Study Suggests New Way to Treat Chronic Pain

Gene that encodes crucial pain receptor may be key to therapy for major health problem

TORONTO, ON–(ENEWSPF)–March 26, 2012.  A University of Toronto scientist has helped identify a major gene affecting chronic pain sensitivity, an often debilitating problem that impacts nearly one in five people.

While there have been many breakthroughs in understanding the basic biology of pain over the past two decades, a major scientific challenge has been understanding why certain people develop pain and why others – including those with similar disorders or injuries – do not. Another challenge has been developing individualized therapies for specific patient populations.

Now, research published online in Nature Medicine points to solutions to both challenges. A research team led by U of T Professor Michael Salter of The Hospital for Sick Children (SickKids) and Professor Jeffrey Mogil of McGill University in Montreal has identified a major gene affecting chronic pain sensitivity. The findings also suggest a new approach to individualizing treatment of chronic pain.

The gene identified by the researchers encodes the pain receptor known as P2X7. Specifically, they discovered that a single amino-acid change in P2X7 controls sensitivity to the two main causes of chronic pain: inflammation and nerve damage.

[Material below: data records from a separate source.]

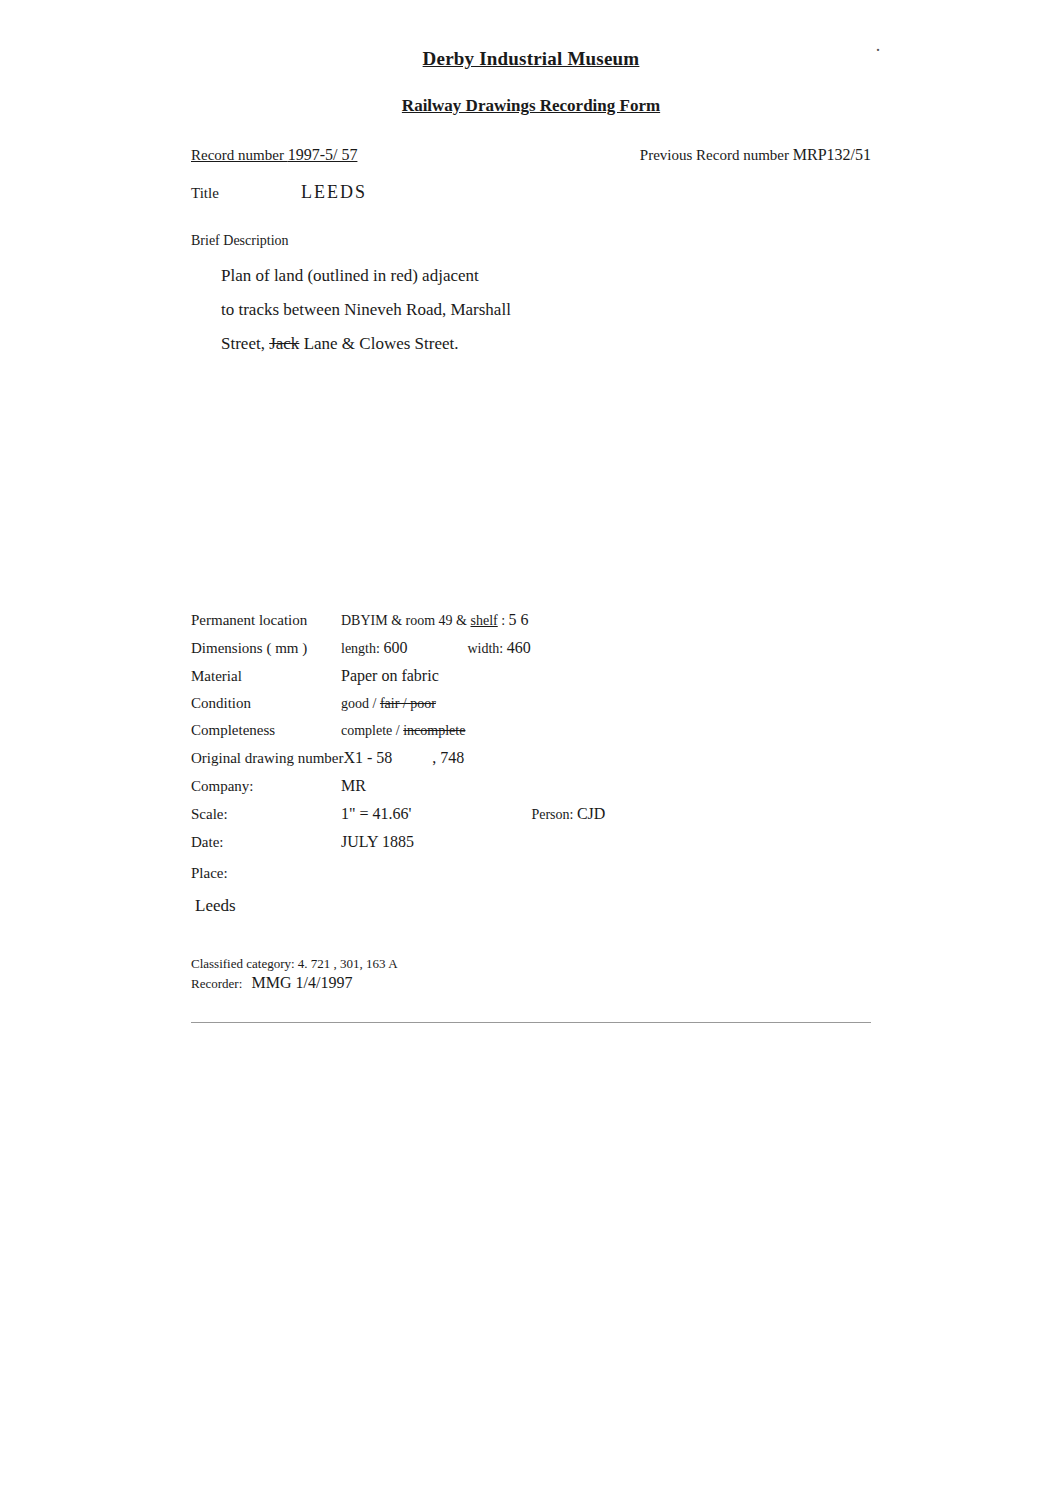·
Derby Industrial Museum
Railway Drawings Recording Form
Record number 1997-5/ 57
Previous Record number MRP132/51
Title
LEEDS
Brief Description
Plan of land (outlined in red) adjacent
to tracks between Nineveh Road, Marshall
Street, Jack Lane & Clowes Street.
Permanent location DBYIM & room 49 & shelf : 5 6
Dimensions ( mm ) length: 600 width: 460
Material Paper on fabric
Condition good / fair / poor
Completeness complete / incomplete
Original drawing number X1 - 58 , 748
Company: MR
Scale: 1" = 41.66' Person: CJD
Date: JULY 1885
Place:
Leeds
Classified category: 4. 721 , 301, 163 A
Recorder: MMG 1/4/1997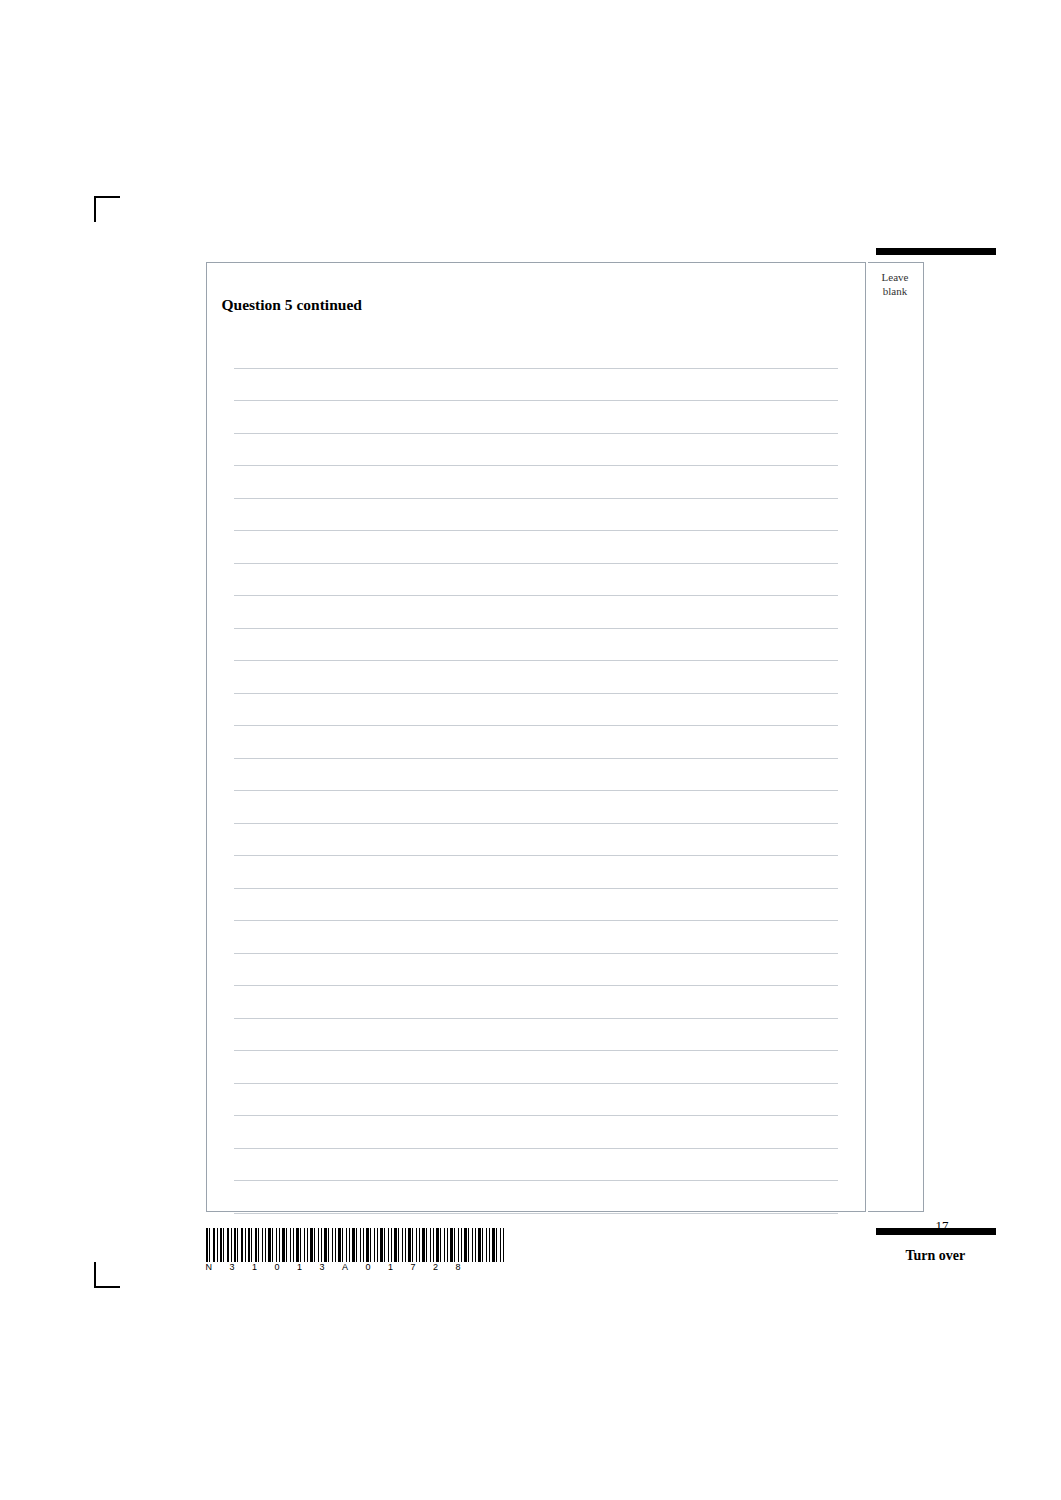Leave
blank
Question 5 continued
N 3 1 0 1 3 A 0 1 7 2 8
17
Turn over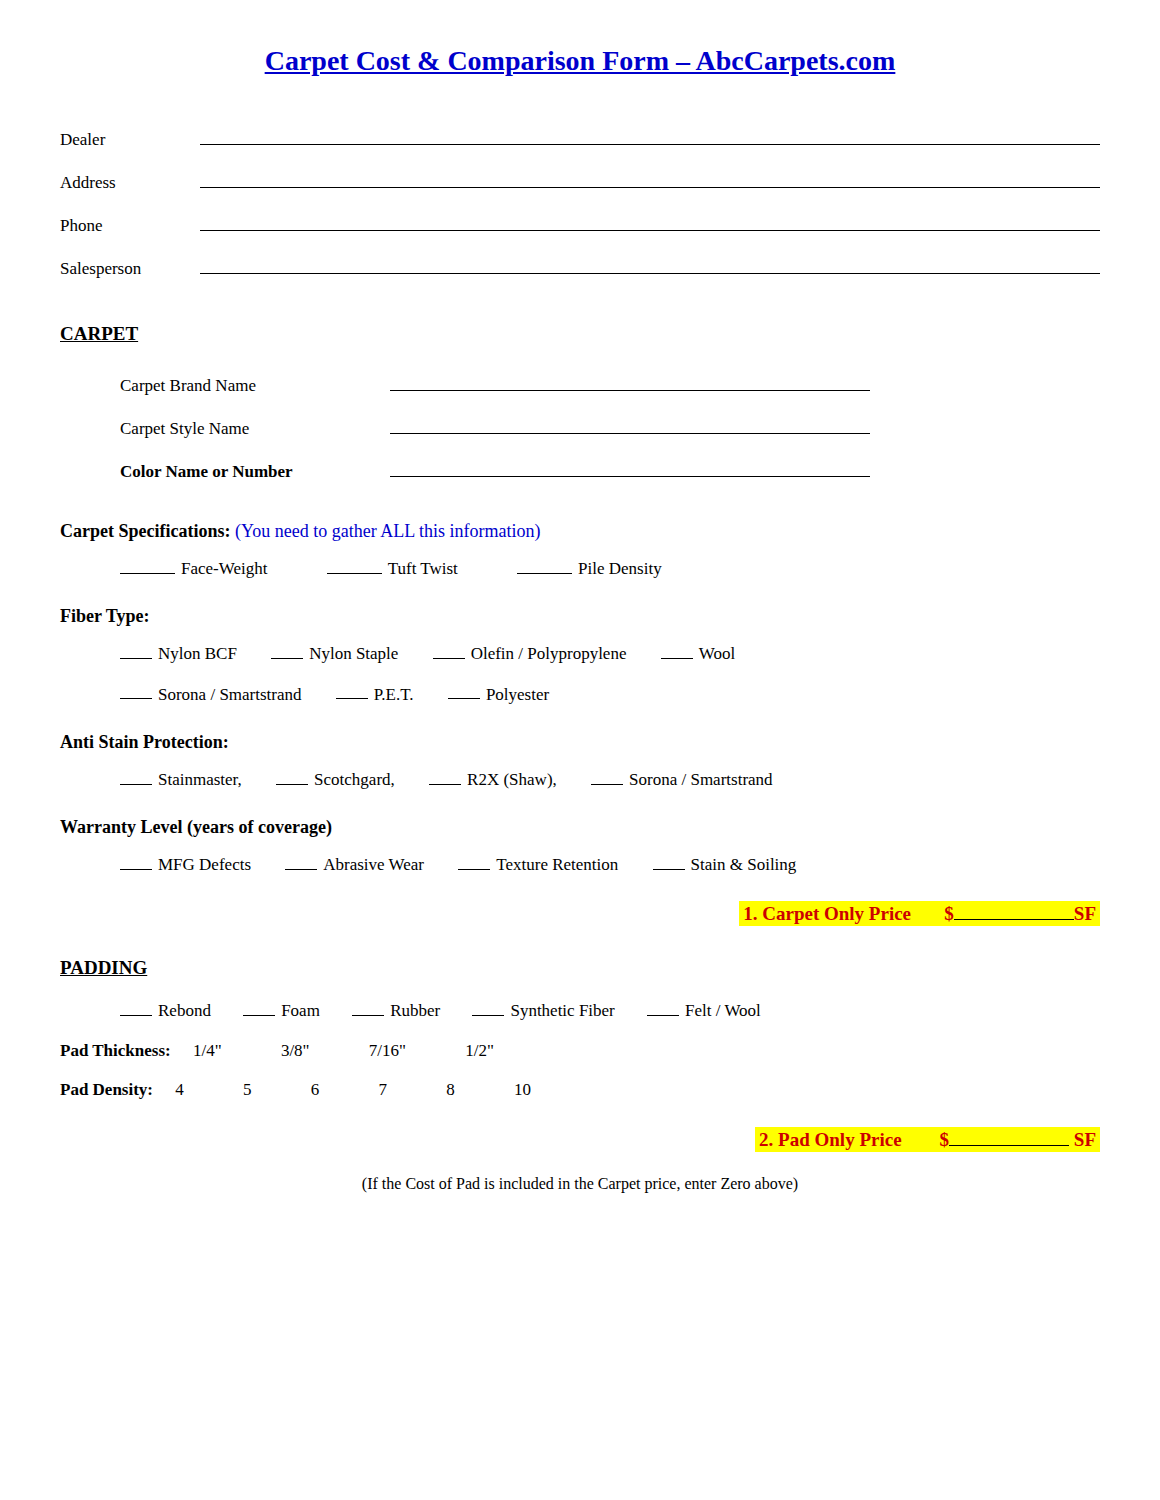Carpet Cost & Comparison Form – AbcCarpets.com
| Dealer | |
| Address | |
| Phone | |
| Salesperson | |
CARPET
| Carpet Brand Name | |
| Carpet Style Name | |
| Color Name or Number | |
Carpet Specifications: (You need to gather ALL this information)
Face-Weight Tuft Twist Pile Density
Fiber Type:
Nylon BCF Nylon Staple Olefin / Polypropylene Wool
Sorona / Smartstrand P.E.T. Polyester
Anti Stain Protection:
Stainmaster, Scotchgard, R2X (Shaw), Sorona / Smartstrand
Warranty Level (years of coverage)
MFG Defects Abrasive Wear Texture Retention Stain & Soiling
1. Carpet Only Price $ SF
PADDING
Rebond Foam Rubber Synthetic Fiber Felt / Wool
Pad Thickness: 1/4" 3/8" 7/16" 1/2"
Pad Density: 4 5 6 7 8 10
2. Pad Only Price $ SF
(If the Cost of Pad is included in the Carpet price, enter Zero above)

The amino-acid change is known to affect only one function of P2X7 receptors: the forming of pores that permit large molecules to pass through. The researchers found that pain behaviours were dramatically reduced by using a peptide that targets pore formation.

The team examined genetic differences in human patients suffering from chronic post-mastectomy pain and osteoarthritis. In both cases, they found individuals with genetically inherited low pore formation in P2X7 receptors experienced lower pain levels.

“Our findings indicate that it may be possible to develop drugs that block pores in this crucial receptor, while leaving its other function intact – thereby killing pain while minimizing side effects,” said Mogil, E.P. Taylor Professor of Pain Research in McGill’s Department of Psychology.

Salter, a Professor in U of T’s Department of Physiology who holds the Canada Research Chair in Neuroplasticity and Pain, said these discoveries “point toward a new strategy for individualizing the treatment of chronic pain.” Scientists from the U.S. and Israel also contributed to the study.

The study was supported by the Krembil Foundation, the Louise and Alan Edwards Foundation, the US National Institutes of Health (NIH), the Canadian Institutes of Health Research (CIHR) and SickKids Foundation.